No — the blueprint sets scheduleCron: null, so a fork runs manually or by webhook. Scheduling is opt-in: set a schedule_cron on your forked workflow and the Cloudflare cron tick will enqueue runs when they are due.
How does forking work?
Forking calls the from-blueprint route, which copies the three-node chain into a new private draft owned by you, wires consecutive ports, snapshots it as version 1, and writes a forked audit event tagged with the blueprint slug.
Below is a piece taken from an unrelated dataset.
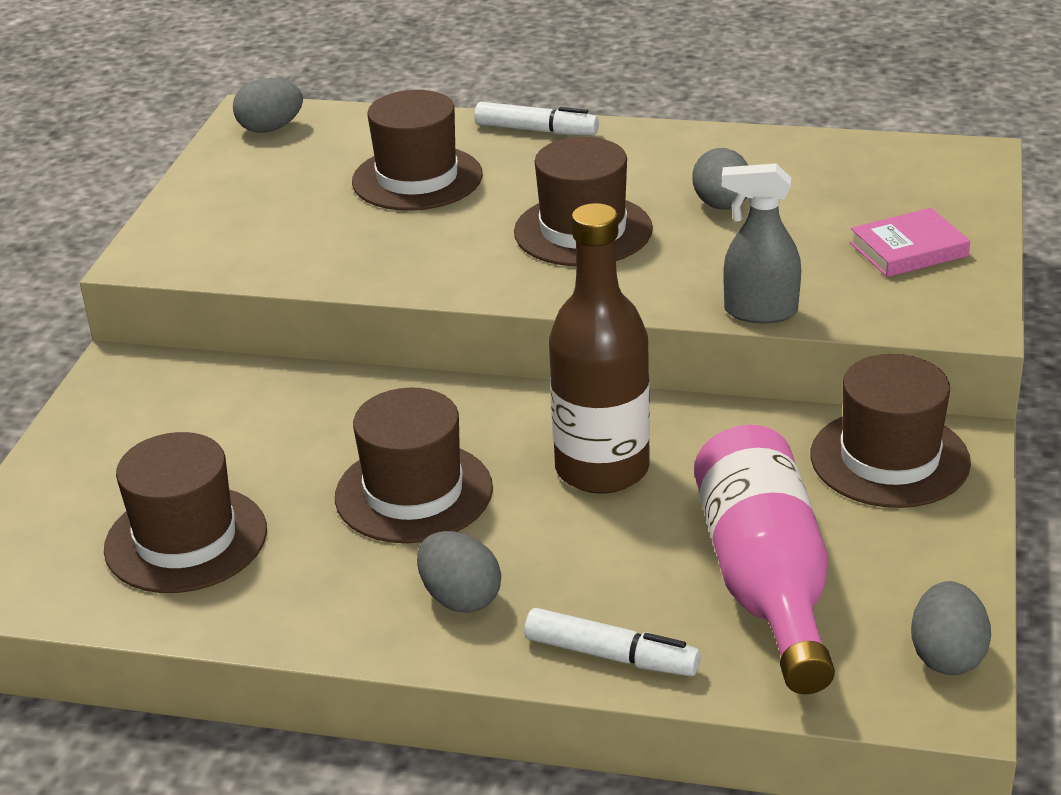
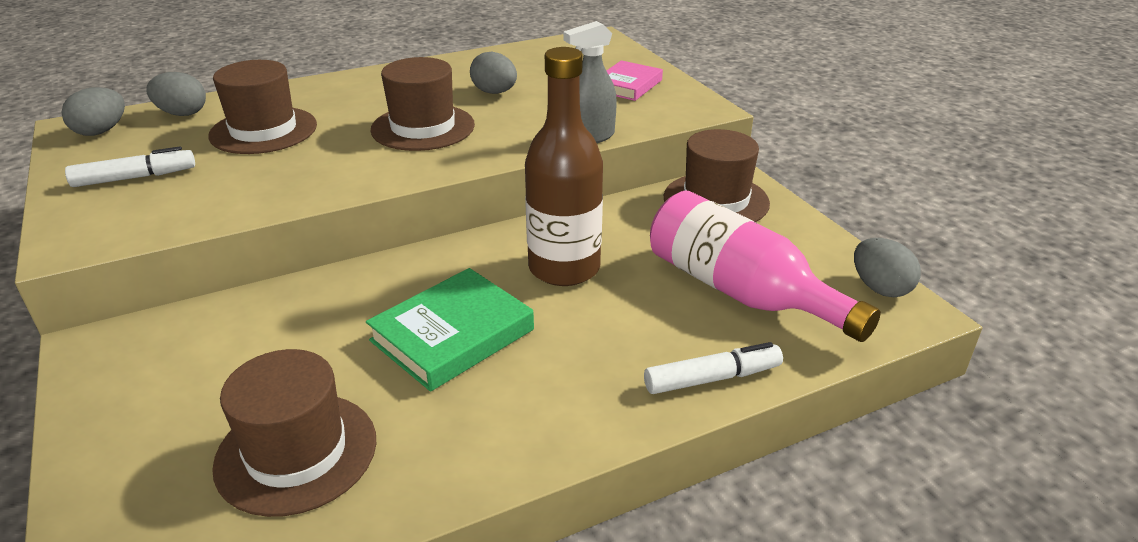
camera: 40 degrees left, 0 degrees up
(413, 493) = (452, 335): brown hat -> green book
(460, 598) = (570, 390): grey egg -> grey egg (182, 113)
(536, 130) = (321, 85): white marker -> white marker (135, 177)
Can I see a run history / trace?
Yes. Each run records a WorkflowRunTrace[] — per-node status, duration, output size, and a one-line summary — plus an output_summary with step/success counts and total duration. The run panel renders each node pending → running → done/error as the orchestrator fires its onStep callbacks.
What happens if a PDF has no tables or no text?
pdf-to-text returns an empty or near-empty string (it does not OCR scanned images). The chain still completes; appendRows may add a blank row. For scanned PDFs, run an OCR step before this chain.
Why did numbers like account IDs change in my sheet?
valueInputOption defaults to USER_ENTERED, which parses values like a human typing — leading zeros drop and long numbers go scientific. Switch the node to RAW to keep cells as literal strings.
What if the source URL is slow or flaky?
Raise timeoutMs on the http-request node (default 60000, max 600000) and set its error policy to retry. The runner retries a failing step up to 3 times with linear backoff (200ms, 400ms) before surfacing the error.
What other workflows are like this one?
See csv-to-slack-summary for a data-clean-then-connector pattern, rss-to-notion-digest for a fetch-then-create-page chain, and video-transcode-to-r2 for a local-process-then-upload chain.
Local-first by design
This workflow executes entirely on your jadapps-runner. API keys, database credentials, and OAuth tokens are stored in an AES-GCM-encrypted vault on your device — they are never uploaded to JAD Apps' servers. The server only stores the workflow graph (the recipe), not the secrets.